(Stored entries)

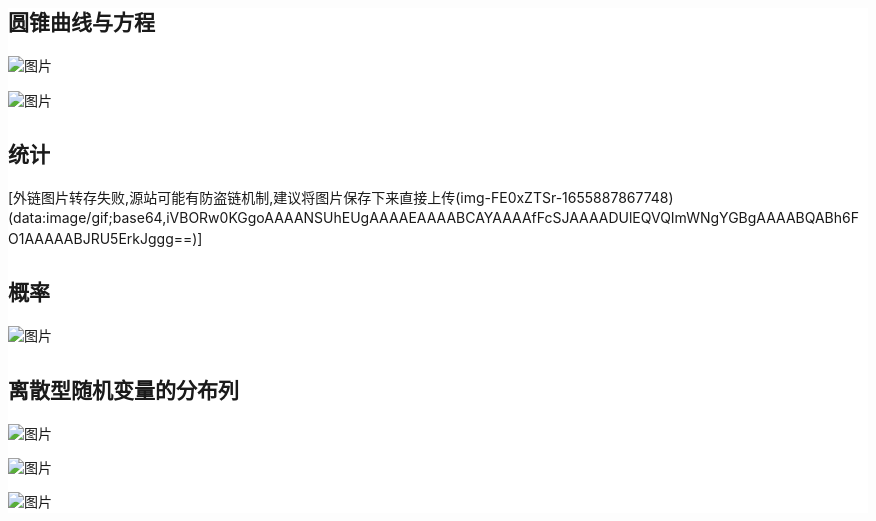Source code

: 


## 圆锥曲线与方程







![图片](https://img-blog.csdnimg.cn/img_convert/d65e1754f925c6343ba8e213318300d1.png)

![图片](https://img-blog.csdnimg.cn/img_convert/453864ac570edbd8db92838f57116aa1.png)







## 统计





[外链图片转存失败,源站可能有防盗链机制,建议将图片保存下来直接上传(img-FE0xZTSr-1655887867748)(data:image/gif;base64,iVBORw0KGgoAAAANSUhEUgAAAAEAAAABCAYAAAAfFcSJAAAADUlEQVQImWNgYGBgAAAABQABh6FO1AAAAABJRU5ErkJggg==)]







## 概率





![图片](https://img-blog.csdnimg.cn/img_convert/4668054bad91b9978247d519493b7c43.png)







## 离散型随机变量的分布列





![图片](https://img-blog.csdnimg.cn/img_convert/7591ac6dfa9fc5217eac5cfd7c6b81d9.png)

![图片](https://img-blog.csdnimg.cn/img_convert/2c760849ec10014df2eacbf7fa10bf5a.png)

![图片](https://img-blog.csdnimg.cn/img_convert/9a4da691989862f08b5dd6a76ee4eff4.png)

▶ **What is expected**
Give exactly the lines from the one with "[外链图片转存失败,源站可能" to the end of the entries, nothing before them.

▶ **Response to this exercise**
[外链图片转存失败,源站可能有防盗链机制,建议将图片保存下来直接上传(img-FE0xZTSr-1655887867748)(data:image/gif;base64,iVBORw0KGgoAAAANSUhEUgAAAAEAAAABCAYAAAAfFcSJAAAADUlEQVQImWNgYGBgAAAABQABh6FO1AAAAABJRU5ErkJggg==)]







## 概率





![图片](https://img-blog.csdnimg.cn/img_convert/4668054bad91b9978247d519493b7c43.png)







## 离散型随机变量的分布列





![图片](https://img-blog.csdnimg.cn/img_convert/7591ac6dfa9fc5217eac5cfd7c6b81d9.png)

![图片](https://img-blog.csdnimg.cn/img_convert/2c760849ec10014df2eacbf7fa10bf5a.png)

![图片](https://img-blog.csdnimg.cn/img_convert/9a4da691989862f08b5dd6a76ee4eff4.png)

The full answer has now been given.